In Ihrem Video klang es so, als hätten die Verabredung über die App und der Angriff nicht unmittelbar miteinander zu tun. Sie wurden also gezielt geködert?

Ich wurde ganz klar geködert. Entweder war es ein Account von allen vier Beteiligten oder er gehörte nur einem dieser Männer, der dann die drei anderen hinzugeholt hat. Die Person, die ich eigentlich treffen wollte, kam jedenfalls nie aus dem Haus und hat dort auch nie gewohnt. Es war einer der Angreifer, der mit mir gechattet hat.

Von welcher App reden wir?

Grindr.

Existiert der Account noch?

Nein, der Account ist nicht mehr zu finden. Entweder wurde er gelöscht oder blockiert – oder jemand hat danach Profilbild und Namen geändert, das ist das Einfachste der Welt. Meine größte Hoffnung ist nun, gemeinsam mit der Polizei über die Betreiber der App an die IP-Adresse der Täter zu gelangen. Dafür habe ich bereits Anzeige gegen Unbekannt erstattet.

Gab es Zeugen, die hätten eingreifen können?

Ich hatte Pfefferspray in den Augen und lag am Boden, sodass ich niemanden identifizieren konnte. Mindestens eine Person hat den Vorfall bemerkt und mich später zur Polizei begleitet. Aber man muss sagen: Das Ganze hat knapp fünf Minuten gedauert. Bevor die Männer auf mich zukamen, habe ich Menschen gesehen, die in der Straße geparkt und ihre Einkäufe nach Hause getragen haben. Es muss ein, zwei weitere Personen gegeben haben, die aus dem Fenster geschaut haben oder an mir vorbeigelaufen sind.

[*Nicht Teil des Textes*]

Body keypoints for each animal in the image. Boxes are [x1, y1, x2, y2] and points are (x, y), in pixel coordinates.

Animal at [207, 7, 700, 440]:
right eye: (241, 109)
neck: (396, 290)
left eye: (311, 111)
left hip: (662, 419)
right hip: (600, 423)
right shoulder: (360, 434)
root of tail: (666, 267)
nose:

War das der erste mutmaßlich homophobe Angriff, den Sie erlebt haben?

In dieser Form und mit dieser Gewalt ja. Aber wer als queerer Mensch aufwächst, weiß, dass man immer Räume lesen muss, sich auf eine bestimmte Art anpassen und achtsamer sein muss. Heute mehr als früher. Denn unabhängig von konkreten Gewalttaten haben sich in den letzten Jahren auch die Grenzen des Sagbaren verschoben.

Wie äußert sich das?

Früher waren es verbale Anfeindungen oder Gewaltandrohungen mitten in der Nacht, wenn Betrunkene an einem vorbeigelaufen sind. Heute passiert es ungefiltert und mitten im Alltag. Es kann im Bus passieren – um 10 Uhr morgens oder um 20 Uhr abends. Es ist eigentlich völlig egal. Dafür braucht es kein bestimmtes Setting mehr. Der Angriff auf mich ist das beste Beispiel dafür: acht Uhr abends, mitten in einer Wohngegend.

Was hat sich im Vergleich zu früher verändert?

Viele hasserfüllte Menschen haben einfach keine innere Mauer mehr. Homophobie und Queerfeindlichkeit sind nichts Neues, aber heute haben diese Menschen keine Angst mehr davor, irgendetwas frei Schnauze zu sagen oder zu tun. Subtilität gibt’s nicht mehr.

Wann haben Sie diese Veränderung wahrgenommen?

Ich glaube, seit Corona. Als sich immer mehr Menschen radikalisierten und in den sozialen Medien ihre eigenen Echokammern schufen – um sich gegenseitig zu bestätigen und durch Algorithmen immer wieder gesagt zu bekommen: Das ist die einzige Wahrheit. Das lässt sich übrigens auch auf einer politisch-gesellschaftlichen Ebene beobachten: Vor Corona hieß es, die Generation Z sei progressiv. Danach wurde plötzlich behauptet, junge Menschen wählten AfD und würden immer konservativer. Und es stimmt! Viele junge Männer flüchten in tradierte Rollenbilder und suchen Antworten in Vorstellungen, die ihnen wieder Ermächtigung und Kontrolle geben. Das hat sich in den vergangenen Jahren enorm verändert.

Was müsste sich ändern, damit queere Menschen sich in Berlin wieder sicherer fühlen?

Darauf gibt es keine einfache Antwort. Es braucht mehr Bildung, mehr soziale Arbeit, mehr Aufklärung. Aber das betrifft nicht nur Berlin. Am Ende ist es die große Frage: Wer wollen wir als Gesellschaft sein? Viele Variablen haben die Narrative und die Antworten darauf verändert. Einzelne Maßnahmen werden da nicht mehr ausreichen.


Anmerkung der Redaktion: Auf Nachfrage der Berliner Zeitung bestätigte die Polizei, dass das zuständige Fachkommissariat die Ermittlungen in diesem Fall aufgenommen hat.